Last week, the Copyright Review Committee presented its report, Modernising Copyright, at the Royal Irish Academy in Dublin. Throughout the report the committee acknowledges the importance of balancing the competing interests of rights-holders and end-users.

Equally, however, procedural issues regarding how disputes will be managed under the proposed system were to the fore. On this point the committee makes three proposals: the introduction of a new intellectual property (IP) track in the District Court; a new specialist IP Circuit Court; and the creation of an alternative dispute resolution procedure to be overseen by the proposed Copyright Council of Ireland.

In Ireland the District Court Small Claims procedure, which is conciliatory in nature, provides a fast and inexpensive (€25) way for consumers to resolve disputes without the need to employ a solicitor. The District Court Small Claims Registrar (and not a judge) hears the complaint and then makes a recommendation to the parties concerned. The recommendation is non-binding and either party may take their case to the District Court proper. Presently the Small Claims procedure places an economic limit of €2,000 on claims, however section 15 of the Courts and Civil Law (Miscellaneous provisions) Act 2013 has extended the monetary jurisdiction of the court to €15,000 and the committee is of the view that this should also apply to IP claims brought before the Small Claims procedure.

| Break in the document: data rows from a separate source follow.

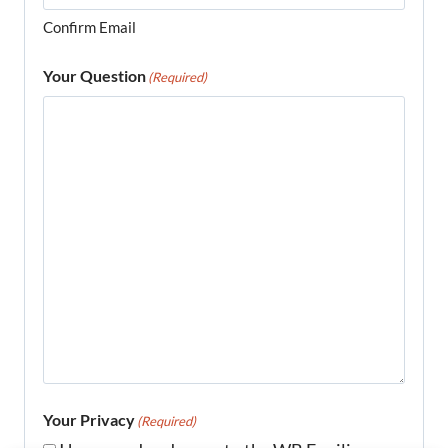
Confirm Email
Your Question
(Required)
Your Privacy
(Required)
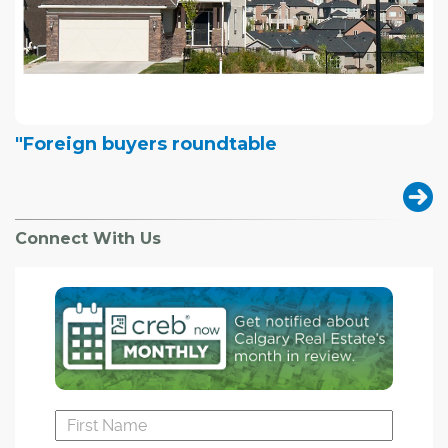
"Foreign buyers roundtable
Connect With Us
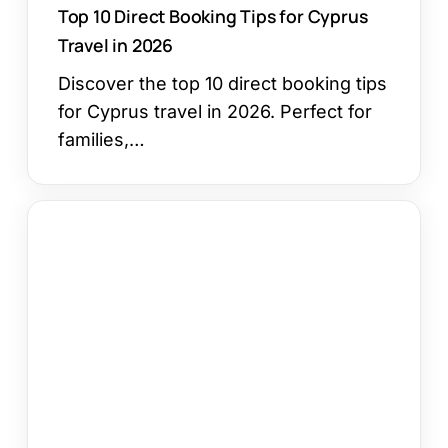
Top 10 Direct Booking Tips for Cyprus
Travel in 2026
Discover the top 10 direct booking tips
for Cyprus travel in 2026. Perfect for
families,…
The
Ultimate
Guide
to
Finding
Cheap
Hotels
in
Ayia
Napa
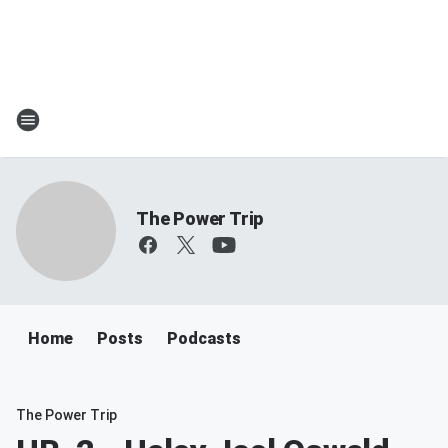
The Power Trip
Home
Posts
Podcasts
The Power Trip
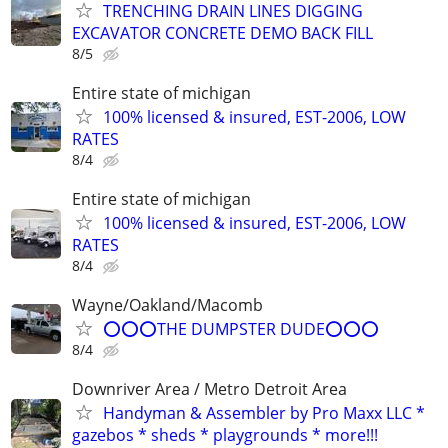
TRENCHING DRAIN LINES DIGGING
EXCAVATOR CONCRETE DEMO BACK FILL
8/5
Entire state of michigan
100% licensed & insured, EST-2006, LOW
RATES
8/4
Entire state of michigan
100% licensed & insured, EST-2006, LOW
RATES
8/4
Wayne/Oakland/Macomb
⭕⭕⭕THE DUMPSTER DUDE⭕⭕⭕
8/4
Downriver Area / Metro Detroit Area
Handyman & Assembler by Pro Maxx LLC *
gazebos * sheds * playgrounds * more!!!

The committee’s proposal to include intellectual property disputes within this procedure could go a long way to eliminating cost barriers that have effectively precluded both creators and users of content from defending their rights.

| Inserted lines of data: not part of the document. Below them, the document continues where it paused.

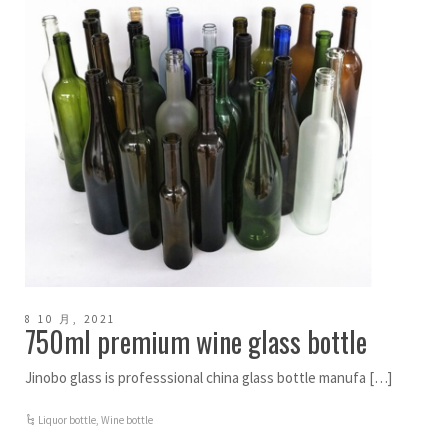
8 10 月, 2021
750ml premium wine glass bottle
Jinobo glass is professsional china glass bottle manufa […]
Liquor bottle
,
Wine bottle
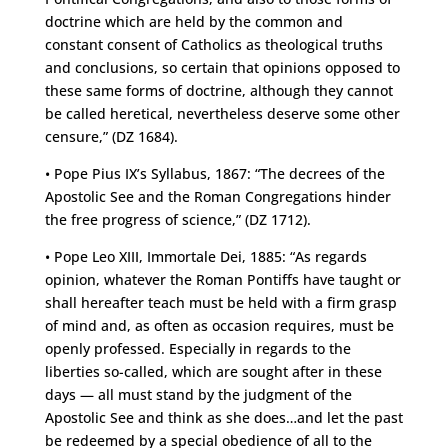
doctrine which are held by the common and
constant consent of Catholics as theological truths
and conclusions, so certain that opinions opposed to
these same forms of doctrine, although they cannot
be called heretical, nevertheless deserve some other
censure,” (DZ 1684).
• Pope Pius IX’s Syllabus, 1867: “The decrees of the
Apostolic See and the Roman Congregations hinder
the free progress of science,” (DZ 1712).
• Pope Leo XIII, Immortale Dei, 1885: “As regards
opinion, whatever the Roman Pontiffs have taught or
shall hereafter teach must be held with a firm grasp
of mind and, as often as occasion requires, must be
openly professed. Especially in regards to the
liberties so-called, which are sought after in these
days — all must stand by the judgment of the
Apostolic See and think as she does…and let the past
be redeemed by a special obedience of all to the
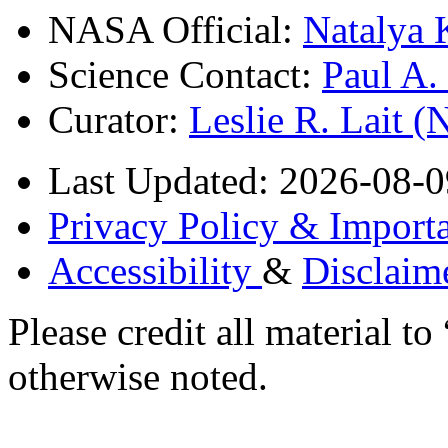
NASA Official:
Natalya 
Science Contact:
Paul A
Curator:
Leslie R. Lait 
Last Updated: 2026-08-0
Privacy Policy & Importa
Accessibility
&
Disclaim
Please credit all material
otherwise noted.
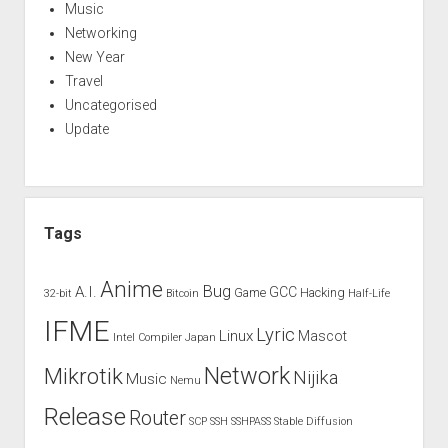
Music
Networking
New Year
Travel
Uncategorised
Update
Tags
Anime
Bug
A.I.
GCC
Game
Hacking
32-bit
Bitcoin
Half-Life
IFME
Lyric
Linux
Mascot
Intel Compiler
Japan
Network
Mikrotik
Nijika
Music
Nemu
Release
Router
SCP
SSH
SSHPASS
Stable Diffusion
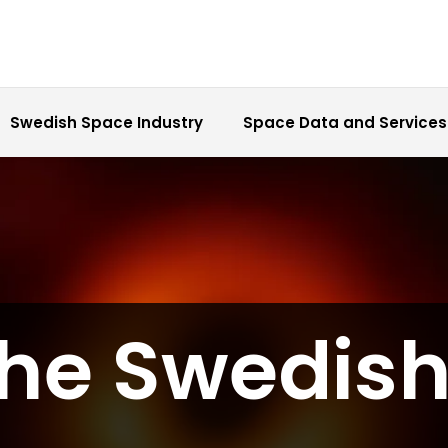
Swedish Space Industry
Space Data and Services
the Swedis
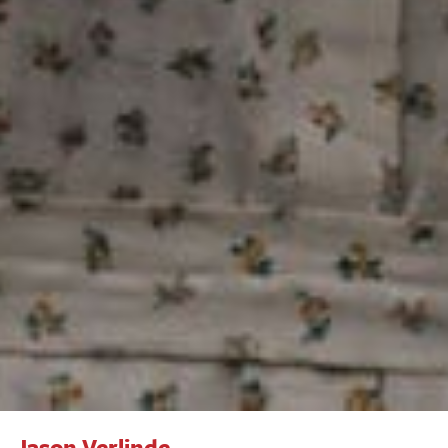
Jason Verlinde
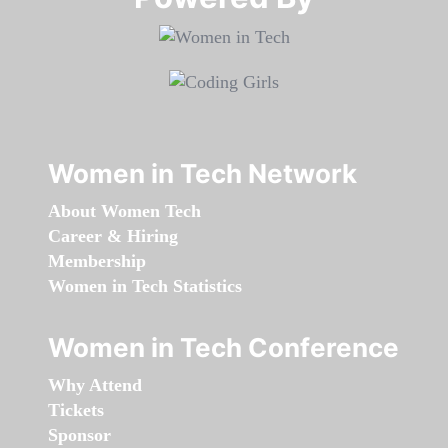
Women in Tech Network
About Women Tech
Career & Hiring
Membership
Women in Tech Statistics
Women in Tech Conference
Why Attend
Tickets
Sponsor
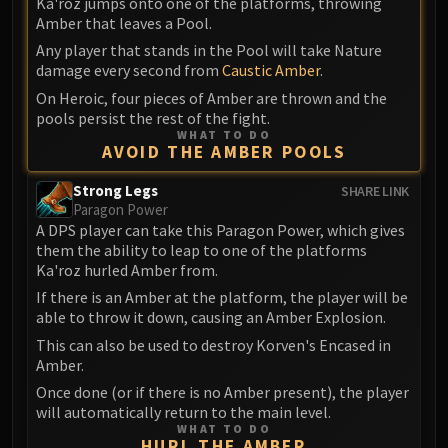
Ka'roz jumps onto one of the platforms, throwing
Amber that leaves a Pool.
Any player that stands in the Pool will take Nature
damage every second from
Caustic Amber
.
On Heroic, four pieces of Amber are thrown and the
pools persist the rest of the fight.
WHAT TO DO
AVOID THE AMBER POOLS
Strong Legs
SHARE LINK
Paragon Power
A DPS player can take this Paragon Power, which gives
them the ability to leap to one of the platforms
Ka'roz hurled Amber from.
If there is an Amber at the platform, the player will be
able to throw it down, causing an Amber Explosion.
This can also be used to destroy Korven's Encased in
Amber.
Once done (or if there is no Amber present), the player
will automatically return to the main level.
WHAT TO DO
HURL THE AMBER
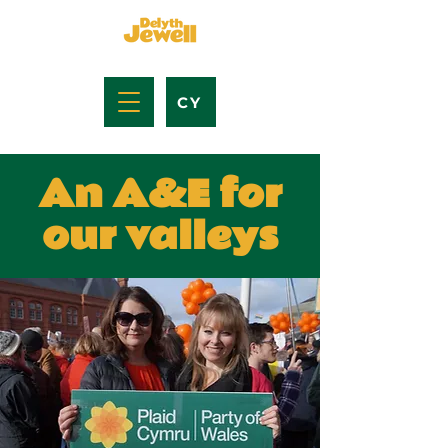
CY
An A&E for
our valleys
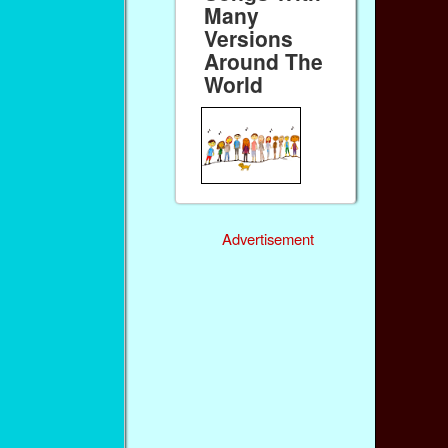
Many
Versions
Around The
World
Advertisement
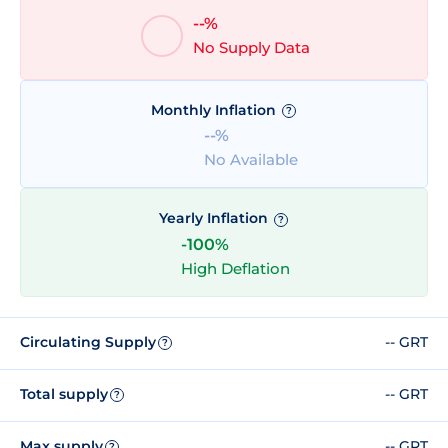
--%
No Supply Data
Monthly Inflation
?
--%
No Available
Yearly Inflation
?
-100%
High Deflation
Circulating Supply
-- GRT
?
Total supply
-- GRT
?
Max supply
-- GRT
?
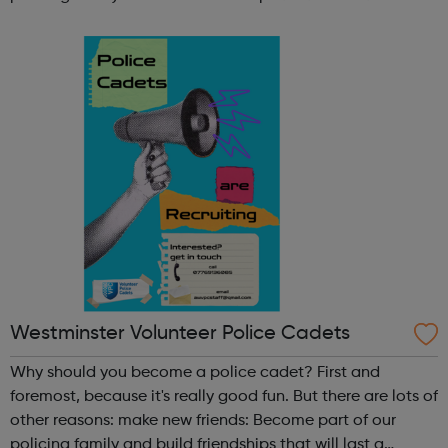
lifetime learn new skills: Build your confidence, team work
and leadership ab...
Westminster Volunteer Police Cadets
Why should you become a police cadet? First and
foremost, because it's really good fun. But there are lots of
other reasons: make new friends: Become part of our
policing family and build friendships that will last a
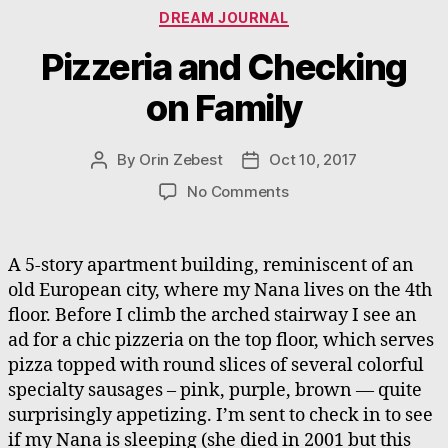
Categories
DREAM JOURNAL
Pizzeria and Checking
on Family
By
Orin Zebest
Oct 10, 2017
Post
Post
author
date
on
No Comments
Pizzeria
and
Checking
A 5-story apartment building, reminiscent of an
on
old European city, where my Nana lives on the 4th
Family
floor. Before I climb the arched stairway I see an
ad for a chic pizzeria on the top floor, which serves
pizza topped with round slices of several colorful
specialty sausages – pink, purple, brown — quite
surprisingly appetizing. I’m sent to check in to see
if my Nana is sleeping (she died in 2001 but this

In addition the committee recommends that a specialist intellectual property court be established in the Circuit Court along the lines of the Intellectual Property Enterprise Court (formerly the Patent County Court) in the UK. In light of section 14 of the Courts and Civil Law (Miscellaneous Provisions) Act 2013, the committee recommends extending the monetary limits of Circuit Court IP claims to €75,000.

A chief concern when extending the jurisdiction of any court or tribunal centres upon the competencies and capabilities of that court or tribunal to fulfil that role. The committee addresses the need for training and resources should such a system be introduced but it is questionable whether this would suffice.

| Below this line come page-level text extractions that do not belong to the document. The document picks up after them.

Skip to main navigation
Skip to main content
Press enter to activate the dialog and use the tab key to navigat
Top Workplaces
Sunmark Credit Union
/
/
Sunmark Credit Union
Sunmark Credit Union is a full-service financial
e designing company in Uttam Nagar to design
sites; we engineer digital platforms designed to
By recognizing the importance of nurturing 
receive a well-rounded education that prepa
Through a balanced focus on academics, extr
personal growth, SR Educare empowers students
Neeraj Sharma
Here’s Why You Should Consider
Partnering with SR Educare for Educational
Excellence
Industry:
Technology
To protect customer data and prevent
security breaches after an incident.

Intellectual property disputes are renowned for their complexity and time-consuming nature. To demand Small Claims Registrars, who primarily deal with consumer disputes, to pronounce upon the validity of, for example, plant variety patents or whether fair use/fair dealing exemptions apply may prove overwhelming.

There are, however, lessons to be learned from the UK approach. The Intellectual Property Enterprise Court (IPEC) offers comprehensive services that include case-management, small claims procedure and streamlined multi-track procedures. Monetary limits in the small claims procedure are limited to £10,000 and an award of costs is highly restricted.

Within the IPEC “multi-track”, damages of up to £500,000 plus limited costs of €50,000 may be awarded. The success of IPEC has been attributable to the provision of a case managed two-track court system, presided over by expert adjudicators.

Arguably centring IP resources in one court rather than across both District and Circuit Courts is a more efficient use of resources in terms of value for the State and access to judicial expertise in IP cases for litigants.

Interestingly, in September of this year the US Copyright Office presented a report entitled Copyright Small Claims to the Committee on the Judiciary, where they recommended the creation of a Centralised Copyright Tribunal within the US Copyright Office as a form of Alternative Dispute Resolution (ADR) procedure. The Tribunal would deal primarily with “small copyright claims”.

In opting for an ADR procedure as opposed to State or Federal Court small copyright claims, the Copyright Office were of the opinion that knowledgeable decision-makers were key to the success of such a system. Especially where participants “if acting pro se [self representing] – might need guidance in focusing their claims and defences, making the adjudicators’ knowledge of applicable law that much more important”.

If expertise is a pre-requisite to success then Irish small claims procedures may be wanting. Instead a system more closely aligned with the UK’s IPEC may be more appropriate. A two-track procedure in a single forum offers significant benefits in terms of expertise and economies. In practice the estimated value of the infringement may provide the initial indicator as to which procedure to follow - whether that be the specialist IP District Court/Circuit Court, High Court or the Copyright Council.

In reality this would simply mean moving decision-making away from District Court Registrars, as proposed by the committee, to specialist Circuit Court case-managers.